Directions for this task:
All of the data below is to be output without alteration.

Stored items:
****
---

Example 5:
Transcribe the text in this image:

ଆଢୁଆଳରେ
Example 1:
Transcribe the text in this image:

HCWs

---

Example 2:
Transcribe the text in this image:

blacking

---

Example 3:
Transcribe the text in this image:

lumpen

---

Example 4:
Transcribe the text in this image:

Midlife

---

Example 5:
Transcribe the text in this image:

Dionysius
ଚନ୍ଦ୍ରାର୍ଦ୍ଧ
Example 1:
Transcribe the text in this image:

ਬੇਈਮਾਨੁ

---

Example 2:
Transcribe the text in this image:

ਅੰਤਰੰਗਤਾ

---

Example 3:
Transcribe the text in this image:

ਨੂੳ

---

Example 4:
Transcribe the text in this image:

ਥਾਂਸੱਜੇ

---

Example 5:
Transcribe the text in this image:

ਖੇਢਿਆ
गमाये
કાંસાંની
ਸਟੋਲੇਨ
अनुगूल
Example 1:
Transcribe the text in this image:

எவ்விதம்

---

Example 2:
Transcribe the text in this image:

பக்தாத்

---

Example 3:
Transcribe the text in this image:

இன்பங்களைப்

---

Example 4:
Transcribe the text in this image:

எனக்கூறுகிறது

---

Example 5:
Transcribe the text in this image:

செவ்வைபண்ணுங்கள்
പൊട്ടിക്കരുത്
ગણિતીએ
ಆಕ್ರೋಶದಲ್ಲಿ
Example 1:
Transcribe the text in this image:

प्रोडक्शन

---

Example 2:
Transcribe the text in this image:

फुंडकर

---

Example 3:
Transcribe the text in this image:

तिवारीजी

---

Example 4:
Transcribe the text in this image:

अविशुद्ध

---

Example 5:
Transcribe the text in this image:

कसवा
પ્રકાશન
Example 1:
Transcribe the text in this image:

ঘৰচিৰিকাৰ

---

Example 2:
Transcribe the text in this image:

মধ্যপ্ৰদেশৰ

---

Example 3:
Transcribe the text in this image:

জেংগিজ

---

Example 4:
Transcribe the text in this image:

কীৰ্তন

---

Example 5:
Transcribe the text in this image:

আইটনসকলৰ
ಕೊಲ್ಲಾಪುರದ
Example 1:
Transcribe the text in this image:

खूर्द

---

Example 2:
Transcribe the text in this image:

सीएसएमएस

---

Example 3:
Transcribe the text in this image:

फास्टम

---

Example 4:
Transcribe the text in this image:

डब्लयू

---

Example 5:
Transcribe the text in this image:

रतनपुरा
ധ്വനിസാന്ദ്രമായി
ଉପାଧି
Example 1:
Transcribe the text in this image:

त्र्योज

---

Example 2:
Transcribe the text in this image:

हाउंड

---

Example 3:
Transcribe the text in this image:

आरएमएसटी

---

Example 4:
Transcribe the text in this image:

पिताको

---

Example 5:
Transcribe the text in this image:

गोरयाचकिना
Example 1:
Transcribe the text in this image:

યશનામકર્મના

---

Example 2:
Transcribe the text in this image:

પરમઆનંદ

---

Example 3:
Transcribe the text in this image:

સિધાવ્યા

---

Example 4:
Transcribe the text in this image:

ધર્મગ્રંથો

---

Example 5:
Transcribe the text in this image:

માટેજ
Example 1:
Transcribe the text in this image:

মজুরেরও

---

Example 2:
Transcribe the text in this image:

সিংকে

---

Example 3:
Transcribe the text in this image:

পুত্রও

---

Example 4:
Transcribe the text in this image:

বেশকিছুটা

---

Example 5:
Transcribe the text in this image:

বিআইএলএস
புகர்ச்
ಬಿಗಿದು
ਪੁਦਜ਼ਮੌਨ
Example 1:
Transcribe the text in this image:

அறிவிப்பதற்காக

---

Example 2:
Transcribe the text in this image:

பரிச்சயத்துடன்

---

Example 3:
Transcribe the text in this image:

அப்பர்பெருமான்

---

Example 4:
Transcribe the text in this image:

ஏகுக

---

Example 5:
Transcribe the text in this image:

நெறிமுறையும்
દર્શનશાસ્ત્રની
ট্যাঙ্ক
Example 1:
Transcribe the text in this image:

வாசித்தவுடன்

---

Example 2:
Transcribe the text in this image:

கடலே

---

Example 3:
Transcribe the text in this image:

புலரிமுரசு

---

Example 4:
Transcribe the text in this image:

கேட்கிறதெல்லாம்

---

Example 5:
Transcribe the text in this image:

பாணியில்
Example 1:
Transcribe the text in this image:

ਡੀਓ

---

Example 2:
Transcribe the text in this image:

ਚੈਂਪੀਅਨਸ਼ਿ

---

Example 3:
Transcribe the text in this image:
****
Response:
---

Example 5:
Transcribe the text in this image:

ଆଢୁଆଳରେ
Example 1:
Transcribe the text in this image:

HCWs

---

Example 2:
Transcribe the text in this image:

blacking

---

Example 3:
Transcribe the text in this image:

lumpen

---

Example 4:
Transcribe the text in this image:

Midlife

---

Example 5:
Transcribe the text in this image:

Dionysius
ଚନ୍ଦ୍ରାର୍ଦ୍ଧ
Example 1:
Transcribe the text in this image:

ਬੇਈਮਾਨੁ

---

Example 2:
Transcribe the text in this image:

ਅੰਤਰੰਗਤਾ

---

Example 3:
Transcribe the text in this image:

ਨੂੳ

---

Example 4:
Transcribe the text in this image:

ਥਾਂਸੱਜੇ

---

Example 5:
Transcribe the text in this image:

ਖੇਢਿਆ
गमाये
કાંસાંની
ਸਟੋਲੇਨ
अनुगूल
Example 1:
Transcribe the text in this image:

எவ்விதம்

---

Example 2:
Transcribe the text in this image:

பக்தாத்

---

Example 3:
Transcribe the text in this image:

இன்பங்களைப்

---

Example 4:
Transcribe the text in this image:

எனக்கூறுகிறது

---

Example 5:
Transcribe the text in this image:

செவ்வைபண்ணுங்கள்
പൊട്ടിക്കരുത്
ગણિતીએ
ಆಕ್ರೋಶದಲ್ಲಿ
Example 1:
Transcribe the text in this image:

प्रोडक्शन

---

Example 2:
Transcribe the text in this image:

फुंडकर

---

Example 3:
Transcribe the text in this image:

तिवारीजी

---

Example 4:
Transcribe the text in this image:

अविशुद्ध

---

Example 5:
Transcribe the text in this image:

कसवा
પ્રકાશન
Example 1:
Transcribe the text in this image:

ঘৰচিৰিকাৰ

---

Example 2:
Transcribe the text in this image:

মধ্যপ্ৰদেশৰ

---

Example 3:
Transcribe the text in this image:

জেংগিজ

---

Example 4:
Transcribe the text in this image:

কীৰ্তন

---

Example 5:
Transcribe the text in this image:

আইটনসকলৰ
ಕೊಲ್ಲಾಪುರದ
Example 1:
Transcribe the text in this image:

खूर्द

---

Example 2:
Transcribe the text in this image:

सीएसएमएस

---

Example 3:
Transcribe the text in this image:

फास्टम

---

Example 4:
Transcribe the text in this image:

डब्लयू

---

Example 5:
Transcribe the text in this image:

रतनपुरा
ധ്വനിസാന്ദ്രമായി
ଉପାଧି
Example 1:
Transcribe the text in this image:

त्र्योज

---

Example 2:
Transcribe the text in this image:

हाउंड

---

Example 3:
Transcribe the text in this image:

आरएमएसटी

---

Example 4:
Transcribe the text in this image:

पिताको

---

Example 5:
Transcribe the text in this image:

गोरयाचकिना
Example 1:
Transcribe the text in this image:

યશનામકર્મના

---

Example 2:
Transcribe the text in this image:

પરમઆનંદ

---

Example 3:
Transcribe the text in this image:

સિધાવ્યા

---

Example 4:
Transcribe the text in this image:

ધર્મગ્રંથો

---

Example 5:
Transcribe the text in this image:

માટેજ
Example 1:
Transcribe the text in this image:

মজুরেরও

---

Example 2:
Transcribe the text in this image:

সিংকে

---

Example 3:
Transcribe the text in this image:

পুত্রও

---

Example 4:
Transcribe the text in this image:

বেশকিছুটা

---

Example 5:
Transcribe the text in this image:

বিআইএলএস
புகர்ச்
ಬಿಗಿದು
ਪੁਦਜ਼ਮੌਨ
Example 1:
Transcribe the text in this image:

அறிவிப்பதற்காக

---

Example 2:
Transcribe the text in this image:

பரிச்சயத்துடன்

---

Example 3:
Transcribe the text in this image:

அப்பர்பெருமான்

---

Example 4:
Transcribe the text in this image:

ஏகுக

---

Example 5:
Transcribe the text in this image:

நெறிமுறையும்
દર્શનશાસ્ત્રની
ট্যাঙ্ক
Example 1:
Transcribe the text in this image:

வாசித்தவுடன்

---

Example 2:
Transcribe the text in this image:

கடலே

---

Example 3:
Transcribe the text in this image:

புலரிமுரசு

---

Example 4:
Transcribe the text in this image:

கேட்கிறதெல்லாம்

---

Example 5:
Transcribe the text in this image:

பாணியில்
Example 1:
Transcribe the text in this image:

ਡੀਓ

---

Example 2:
Transcribe the text in this image:

ਚੈਂਪੀਅਨਸ਼ਿ

---

Example 3:
Transcribe the text in this image:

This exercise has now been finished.